▶ ESERCIZI PROPOSTI:
[A] Riporta il passo dell'estratto sui gatti morti che va da "Le proporzioni iniziano" fino a "dall’assessore al randagismo.".
[B] Rispondi alle seguenti domande sull'estratto sui gatti morti, una risposta per riga:
(i) Da quando prosegue l'escalation di gatti morti?
(ii) Chi ha registrato i dati che rappresentano un quadro inquietante?
(iii) Da chi dovrebbe essere vagliata la situazione?
[C] Spiega in una o due frasi perché, secondo l'estratto sui gatti morti, non si tratta di fatalità.

▶ ESTRATTO:
::::::::
Da inizio anno prosegue l’escalation di gatti morti sul territorio quartese, investimenti, avvelenamenti e torture gratuite sono divenuti quotidianità.
I dati registrati dai tanti volontari rappresentano un quadro inquietante, nonostante la cura ed il sostentamento delle colonie.
Le proporzioni iniziano ad essere preoccupanti, non si tratta di fatalità, ma di decessi dovuti ad incuranza degli automobilisti, ad una assenza di coscienza civica e a numerosi casi di sadismo.
Siamo al cospetto di azioni punitive che nulla hanno a che fare con essere o meno amanti degli animali e tale situazione non può non essere vagliata dall’amministrazione e dall’assessore al randagismo.
I volontari in quanti tali, sopperiscono nei limiti delle proprie possibilità alle segnalazioni continue da parte dei cittadini, accollandosi problematiche e trovando soluzioni laddove possibili.
::::::::
▶ ESTRATTI DAL DATASET:

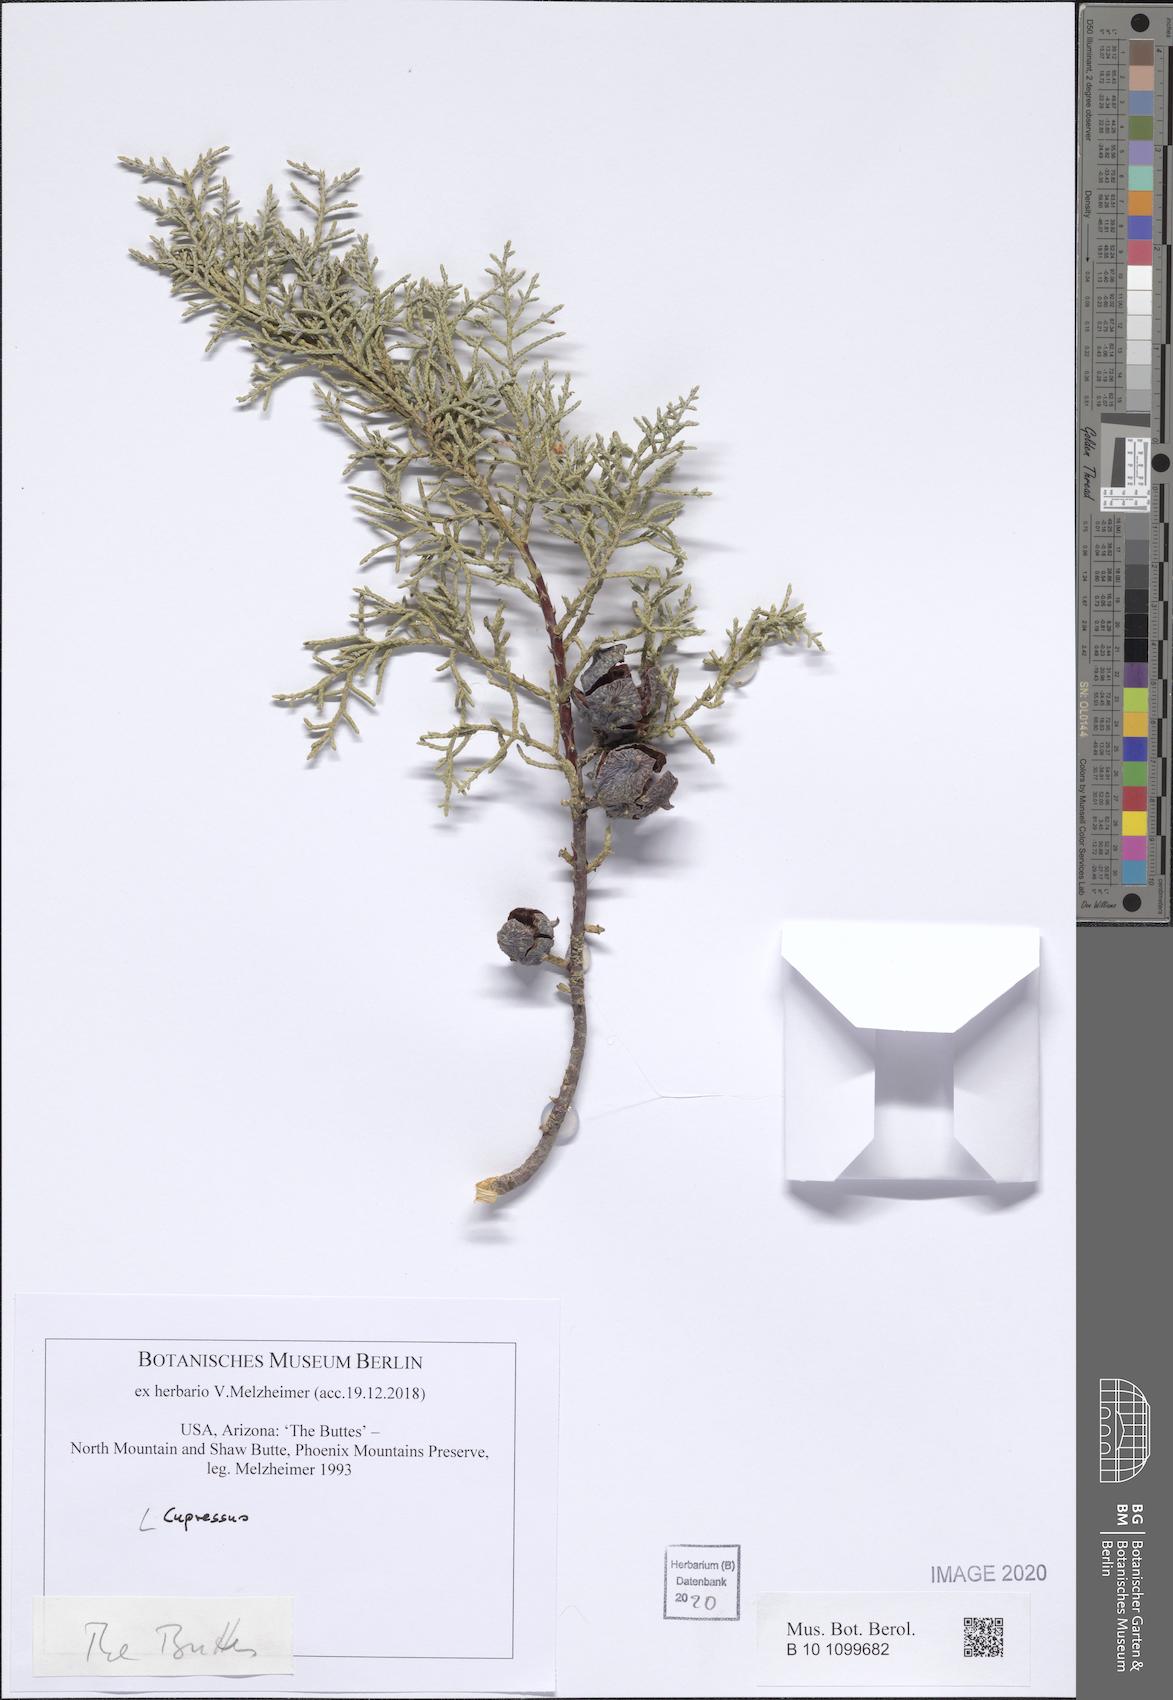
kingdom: Plantae
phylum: Tracheophyta
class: Pinopsida
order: Pinales
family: Cupressaceae
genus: Cupressus
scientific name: Cupressus
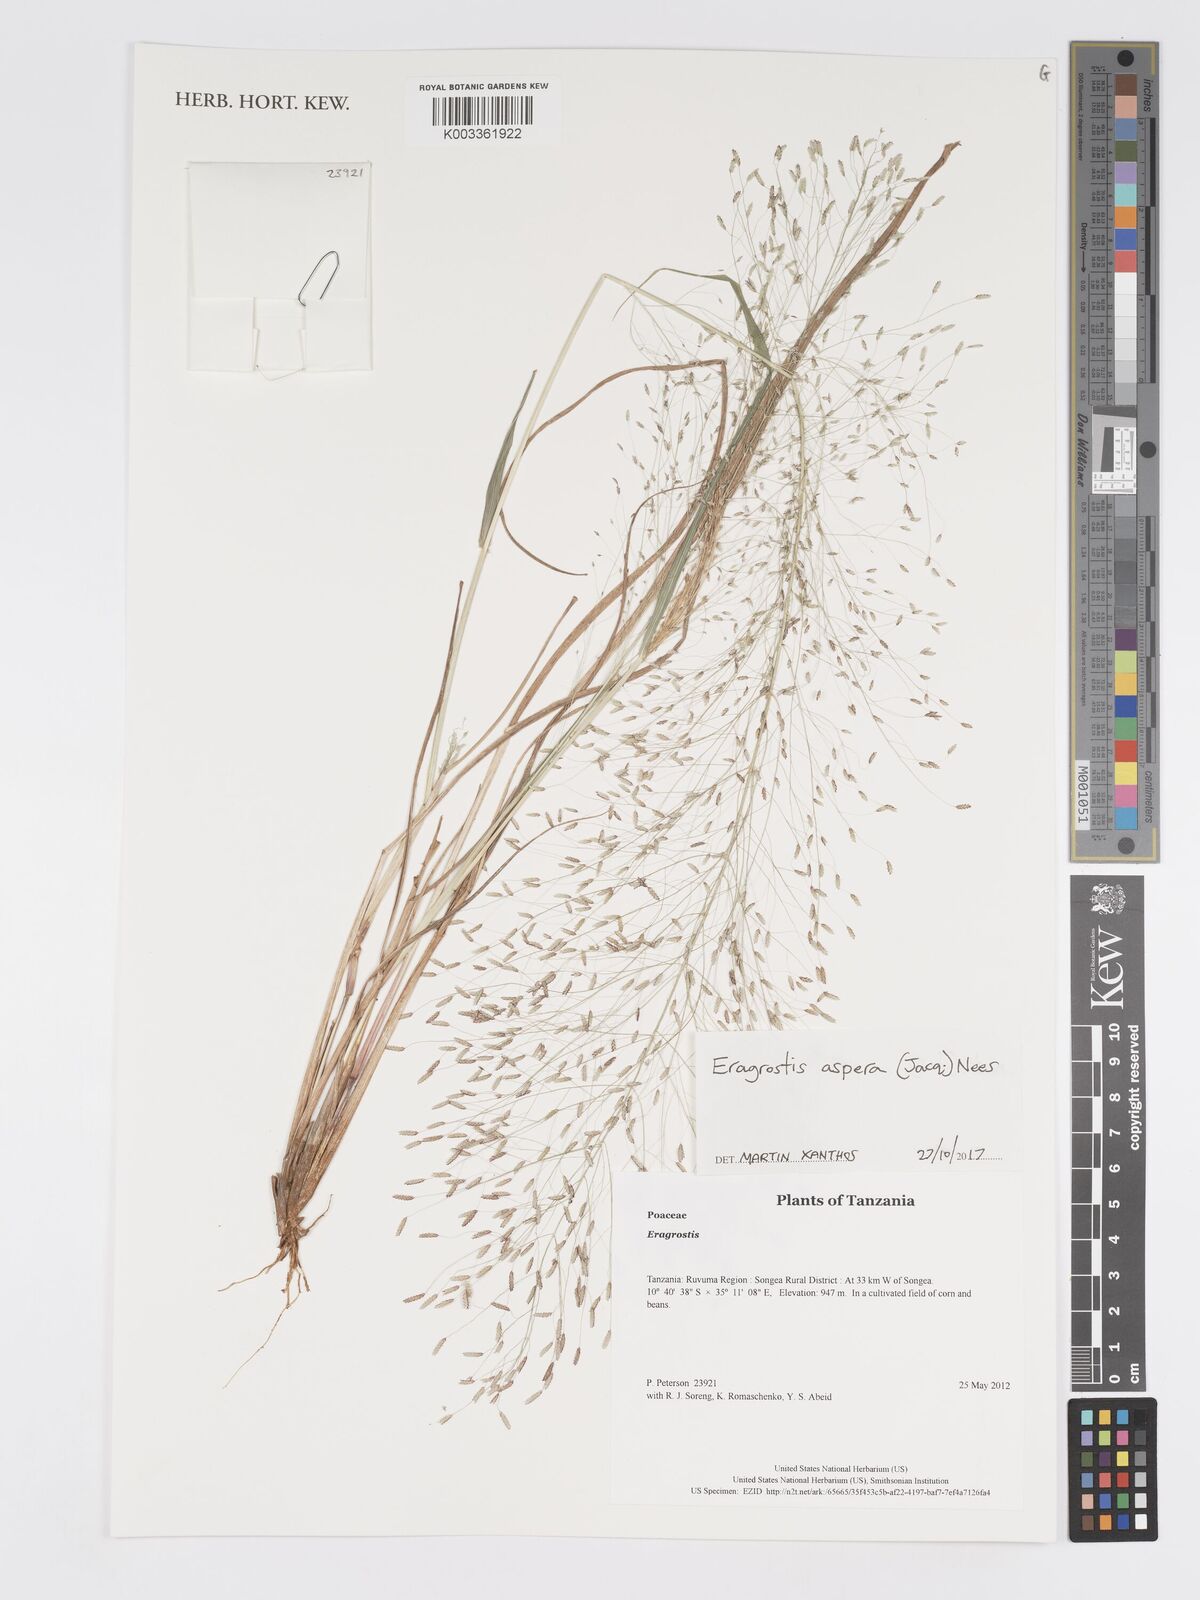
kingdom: Plantae
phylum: Tracheophyta
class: Liliopsida
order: Poales
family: Poaceae
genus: Eragrostis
::::::::
▶ ELENCO DELLE RISPOSTE:
[A]
Le proporzioni iniziano ad essere preoccupanti, non si tratta di fatalità, ma di decessi dovuti ad incuranza degli automobilisti, ad una assenza di coscienza civica e a numerosi casi di sadismo.
Siamo al cospetto di azioni punitive che nulla hanno a che fare con essere o meno amanti degli animali e tale situazione non può non essere vagliata dall’amministrazione e dall’assessore al randagismo.

[B]
(i) L'escalation prosegue da inizio anno.
(ii) I dati sono stati registrati dai tanti volontari.
(iii) La situazione dovrebbe essere vagliata dall'amministrazione e dall'assessore al randagismo.

[C] Non si tratta di fatalità perché i decessi sono dovuti all'incuranza degli automobilisti, a un'assenza di coscienza civica e a numerosi casi di sadismo.